The biggest difference between YC startups and everywhere else is how long things sit before someone acts on them.

Two speeds

I've worked at four YC companies, all with technical founders. And I've worked at places that weren't. What stands out is how much time gets lost everywhere else between "we should do this" and someone actually doing it.

At the YC companies, if something was broken, you'd see a fix in prod within the hour. Not because anyone was reckless, but because there was no ceremony around it. No ticket, no standup. The founder would just say "that's broken" in Slack and someone would push a fix. Sometimes the founder pushed it themselves.

At other places, that same fix would take a week. Not because the fix was hard, but because it had to survive the process. Ticket, planning session, estimation, review, approval. A two-line fix would ship a week later and by then nobody remembered why it mattered.
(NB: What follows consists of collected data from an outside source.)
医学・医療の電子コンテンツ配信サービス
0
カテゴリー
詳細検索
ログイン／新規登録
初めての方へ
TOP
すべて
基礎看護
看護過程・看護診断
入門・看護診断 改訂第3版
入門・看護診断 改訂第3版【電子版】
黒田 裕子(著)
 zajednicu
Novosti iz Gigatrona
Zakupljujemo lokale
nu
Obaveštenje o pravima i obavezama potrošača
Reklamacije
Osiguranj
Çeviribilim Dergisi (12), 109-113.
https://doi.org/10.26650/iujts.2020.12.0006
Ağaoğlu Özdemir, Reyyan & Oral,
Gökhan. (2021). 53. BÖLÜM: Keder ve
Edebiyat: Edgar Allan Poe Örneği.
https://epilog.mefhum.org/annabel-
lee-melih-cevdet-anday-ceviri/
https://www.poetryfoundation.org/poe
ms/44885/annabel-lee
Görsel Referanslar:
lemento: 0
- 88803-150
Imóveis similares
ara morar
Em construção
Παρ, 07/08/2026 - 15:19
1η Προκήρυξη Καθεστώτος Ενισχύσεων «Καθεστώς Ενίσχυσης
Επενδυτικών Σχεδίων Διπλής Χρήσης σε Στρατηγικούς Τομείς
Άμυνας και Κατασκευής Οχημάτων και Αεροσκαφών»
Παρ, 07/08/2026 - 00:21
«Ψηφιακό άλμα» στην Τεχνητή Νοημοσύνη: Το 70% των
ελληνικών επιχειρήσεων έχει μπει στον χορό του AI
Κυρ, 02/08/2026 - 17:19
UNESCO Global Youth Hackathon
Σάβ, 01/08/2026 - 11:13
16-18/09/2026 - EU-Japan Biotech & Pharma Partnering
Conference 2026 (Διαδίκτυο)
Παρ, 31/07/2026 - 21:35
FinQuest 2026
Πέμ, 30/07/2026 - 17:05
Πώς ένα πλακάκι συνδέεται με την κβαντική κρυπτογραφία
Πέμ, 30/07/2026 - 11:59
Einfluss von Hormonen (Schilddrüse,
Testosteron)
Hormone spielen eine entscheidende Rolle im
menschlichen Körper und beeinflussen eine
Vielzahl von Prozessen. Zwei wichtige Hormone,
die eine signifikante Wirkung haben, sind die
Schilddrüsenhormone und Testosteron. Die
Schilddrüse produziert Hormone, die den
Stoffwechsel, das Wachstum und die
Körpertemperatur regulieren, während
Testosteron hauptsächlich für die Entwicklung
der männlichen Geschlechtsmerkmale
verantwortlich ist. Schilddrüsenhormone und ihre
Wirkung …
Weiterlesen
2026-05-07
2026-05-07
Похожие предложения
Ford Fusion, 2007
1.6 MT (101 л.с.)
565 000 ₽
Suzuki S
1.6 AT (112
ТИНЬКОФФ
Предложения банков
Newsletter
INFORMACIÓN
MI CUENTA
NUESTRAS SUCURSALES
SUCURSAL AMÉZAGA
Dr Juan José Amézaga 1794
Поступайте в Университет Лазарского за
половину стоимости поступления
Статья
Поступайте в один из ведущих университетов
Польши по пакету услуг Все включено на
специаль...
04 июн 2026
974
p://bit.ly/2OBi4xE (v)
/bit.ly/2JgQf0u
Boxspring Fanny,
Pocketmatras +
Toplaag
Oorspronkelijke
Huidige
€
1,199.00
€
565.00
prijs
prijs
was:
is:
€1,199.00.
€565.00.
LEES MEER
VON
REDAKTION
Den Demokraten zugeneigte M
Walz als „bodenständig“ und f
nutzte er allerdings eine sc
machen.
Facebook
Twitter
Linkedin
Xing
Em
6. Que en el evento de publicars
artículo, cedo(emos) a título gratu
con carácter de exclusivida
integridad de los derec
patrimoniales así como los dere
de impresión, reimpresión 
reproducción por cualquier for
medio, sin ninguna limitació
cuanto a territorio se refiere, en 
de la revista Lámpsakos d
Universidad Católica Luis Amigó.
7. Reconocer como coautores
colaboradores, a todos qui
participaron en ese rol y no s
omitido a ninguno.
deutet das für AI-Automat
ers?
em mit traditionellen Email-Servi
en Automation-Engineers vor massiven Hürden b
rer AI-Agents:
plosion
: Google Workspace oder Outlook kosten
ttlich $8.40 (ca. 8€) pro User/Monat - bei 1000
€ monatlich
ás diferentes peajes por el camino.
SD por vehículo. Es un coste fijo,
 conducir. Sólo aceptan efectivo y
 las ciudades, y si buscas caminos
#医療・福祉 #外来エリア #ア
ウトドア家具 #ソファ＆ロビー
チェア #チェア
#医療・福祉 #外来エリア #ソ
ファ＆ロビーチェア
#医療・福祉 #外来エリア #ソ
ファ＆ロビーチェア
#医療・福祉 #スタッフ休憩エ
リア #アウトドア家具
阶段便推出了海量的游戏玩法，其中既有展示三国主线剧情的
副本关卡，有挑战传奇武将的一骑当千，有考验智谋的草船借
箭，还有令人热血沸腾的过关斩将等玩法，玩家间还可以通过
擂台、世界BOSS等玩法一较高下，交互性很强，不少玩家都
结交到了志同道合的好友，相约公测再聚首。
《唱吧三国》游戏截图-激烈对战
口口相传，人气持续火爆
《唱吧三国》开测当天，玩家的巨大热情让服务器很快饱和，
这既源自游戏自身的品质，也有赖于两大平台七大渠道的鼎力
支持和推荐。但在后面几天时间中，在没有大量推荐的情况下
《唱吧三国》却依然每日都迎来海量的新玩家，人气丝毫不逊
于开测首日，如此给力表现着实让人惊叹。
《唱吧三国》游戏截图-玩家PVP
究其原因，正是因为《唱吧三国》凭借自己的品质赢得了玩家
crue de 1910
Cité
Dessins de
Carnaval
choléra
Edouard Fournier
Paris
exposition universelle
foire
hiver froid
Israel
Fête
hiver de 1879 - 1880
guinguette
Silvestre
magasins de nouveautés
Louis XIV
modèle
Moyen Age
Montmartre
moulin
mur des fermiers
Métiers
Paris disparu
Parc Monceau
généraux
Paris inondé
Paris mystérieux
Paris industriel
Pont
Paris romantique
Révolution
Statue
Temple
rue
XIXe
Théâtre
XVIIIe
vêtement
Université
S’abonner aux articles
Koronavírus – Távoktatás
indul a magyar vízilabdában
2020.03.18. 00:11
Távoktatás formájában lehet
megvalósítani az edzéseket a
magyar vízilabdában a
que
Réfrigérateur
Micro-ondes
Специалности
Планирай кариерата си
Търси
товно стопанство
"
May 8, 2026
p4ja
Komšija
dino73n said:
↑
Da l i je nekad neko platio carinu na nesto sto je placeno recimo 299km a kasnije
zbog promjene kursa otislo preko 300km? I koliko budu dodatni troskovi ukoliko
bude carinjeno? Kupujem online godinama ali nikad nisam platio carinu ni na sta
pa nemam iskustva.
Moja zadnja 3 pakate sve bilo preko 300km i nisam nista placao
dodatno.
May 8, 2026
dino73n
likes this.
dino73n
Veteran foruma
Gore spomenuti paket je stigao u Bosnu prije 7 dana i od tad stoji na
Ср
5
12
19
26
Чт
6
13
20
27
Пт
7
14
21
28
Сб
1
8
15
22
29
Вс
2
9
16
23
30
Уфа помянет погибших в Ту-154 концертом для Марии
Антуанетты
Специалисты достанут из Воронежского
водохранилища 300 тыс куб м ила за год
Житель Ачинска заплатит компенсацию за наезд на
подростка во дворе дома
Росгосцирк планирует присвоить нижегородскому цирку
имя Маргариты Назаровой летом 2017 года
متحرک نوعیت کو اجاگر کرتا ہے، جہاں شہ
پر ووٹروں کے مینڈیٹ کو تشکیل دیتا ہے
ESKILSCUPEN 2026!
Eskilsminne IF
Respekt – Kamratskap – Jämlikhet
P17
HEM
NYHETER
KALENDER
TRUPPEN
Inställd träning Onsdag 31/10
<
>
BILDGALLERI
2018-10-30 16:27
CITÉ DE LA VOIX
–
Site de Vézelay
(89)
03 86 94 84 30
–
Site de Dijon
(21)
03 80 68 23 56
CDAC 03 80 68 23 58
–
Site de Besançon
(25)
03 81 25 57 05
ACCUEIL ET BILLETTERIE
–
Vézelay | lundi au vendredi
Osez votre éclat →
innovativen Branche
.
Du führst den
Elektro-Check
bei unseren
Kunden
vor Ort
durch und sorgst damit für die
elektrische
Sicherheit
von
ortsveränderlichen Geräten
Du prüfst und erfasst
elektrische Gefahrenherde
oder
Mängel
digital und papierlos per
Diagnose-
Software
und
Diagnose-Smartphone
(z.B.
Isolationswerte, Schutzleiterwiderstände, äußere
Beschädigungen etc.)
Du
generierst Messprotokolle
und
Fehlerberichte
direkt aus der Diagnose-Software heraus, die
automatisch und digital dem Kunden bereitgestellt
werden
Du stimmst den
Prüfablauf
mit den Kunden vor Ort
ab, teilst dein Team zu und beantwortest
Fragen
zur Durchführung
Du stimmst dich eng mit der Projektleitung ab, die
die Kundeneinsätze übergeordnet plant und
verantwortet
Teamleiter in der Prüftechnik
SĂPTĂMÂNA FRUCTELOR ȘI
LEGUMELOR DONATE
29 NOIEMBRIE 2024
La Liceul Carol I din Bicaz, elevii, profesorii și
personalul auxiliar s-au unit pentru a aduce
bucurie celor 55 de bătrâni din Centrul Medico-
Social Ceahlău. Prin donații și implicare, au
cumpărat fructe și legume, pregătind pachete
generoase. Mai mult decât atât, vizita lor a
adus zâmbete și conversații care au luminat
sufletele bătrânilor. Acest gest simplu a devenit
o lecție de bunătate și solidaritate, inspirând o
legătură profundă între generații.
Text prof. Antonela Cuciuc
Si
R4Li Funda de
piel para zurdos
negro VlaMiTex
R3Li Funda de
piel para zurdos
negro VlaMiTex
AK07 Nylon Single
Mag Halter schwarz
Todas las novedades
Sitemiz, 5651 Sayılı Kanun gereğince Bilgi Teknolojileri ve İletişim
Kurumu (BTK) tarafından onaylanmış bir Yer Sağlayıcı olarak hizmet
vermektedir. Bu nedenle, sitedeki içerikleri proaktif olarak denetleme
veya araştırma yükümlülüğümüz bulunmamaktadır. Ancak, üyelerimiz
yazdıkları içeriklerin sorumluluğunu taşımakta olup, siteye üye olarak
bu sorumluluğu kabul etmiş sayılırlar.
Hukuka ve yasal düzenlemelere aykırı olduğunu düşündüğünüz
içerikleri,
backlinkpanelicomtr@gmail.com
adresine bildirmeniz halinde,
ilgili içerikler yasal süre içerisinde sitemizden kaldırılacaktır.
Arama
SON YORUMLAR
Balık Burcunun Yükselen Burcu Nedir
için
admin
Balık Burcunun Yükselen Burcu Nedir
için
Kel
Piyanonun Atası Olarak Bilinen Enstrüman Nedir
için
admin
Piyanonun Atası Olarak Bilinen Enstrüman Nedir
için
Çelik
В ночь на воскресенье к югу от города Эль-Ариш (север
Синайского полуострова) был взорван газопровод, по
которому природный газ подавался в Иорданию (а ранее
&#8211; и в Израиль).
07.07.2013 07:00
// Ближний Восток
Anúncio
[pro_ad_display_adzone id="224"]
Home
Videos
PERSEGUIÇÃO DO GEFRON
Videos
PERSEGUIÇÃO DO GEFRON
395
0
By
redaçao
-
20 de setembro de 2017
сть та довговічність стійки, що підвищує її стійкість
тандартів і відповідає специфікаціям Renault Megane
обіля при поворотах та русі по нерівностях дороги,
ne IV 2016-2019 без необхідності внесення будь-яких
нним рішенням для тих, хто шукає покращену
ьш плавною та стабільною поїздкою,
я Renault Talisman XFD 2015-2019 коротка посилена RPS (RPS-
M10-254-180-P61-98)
Why technical founders change things

When the founder can read the code - or wrote most of it - decisions happen faster because there's no translation layer. You don't have to convince a non-technical PM that the bug is serious, who then has to convince the engineering lead to prioritize it, who then assigns it to someone who has to context-switch into it.

The founder looks at it, understands the severity, and either fixes it or tells you to. That loop is 5 minutes instead of 3 days. Over months, that difference is massive.

It also changes what gets built. Technical founders tend to kill features that aren't working instead of letting them linger. I've seen non-technical leadership hold onto a half-built feature for months because "we already invested in it." Technical founders are more willing to delete code. They know what it costs to maintain code nobody uses.

The thing that actually slows teams down

In my experience it's almost never an engineering problem. You end up in too many meetings about whether something is worth doing and who should do it, and by the time you get to the code, you've spent more time talking about the work than doing it.

The fastest teams I've been on had a rule, even if they never said it out loud: if you see something that needs doing and it'll take less than a day, just do it. Don't ask. Don't file a ticket. Just push the fix and mention it later.

That only works when you trust the people you work with. Which is really a hiring problem more than a process problem.

The tradeoff

Moving fast isn't free. You accumulate rough edges - code you know you'll have to revisit eventually.

The difference is that fast teams treat that as a conscious tradeoff, not an accident. You ship the rough version knowing you'll come back to it, and sometimes you don't come back and that's fine because it turned out not to matter.

Slow teams try to get it right the first time. But half the things they're perfecting will get thrown away in six months anyway.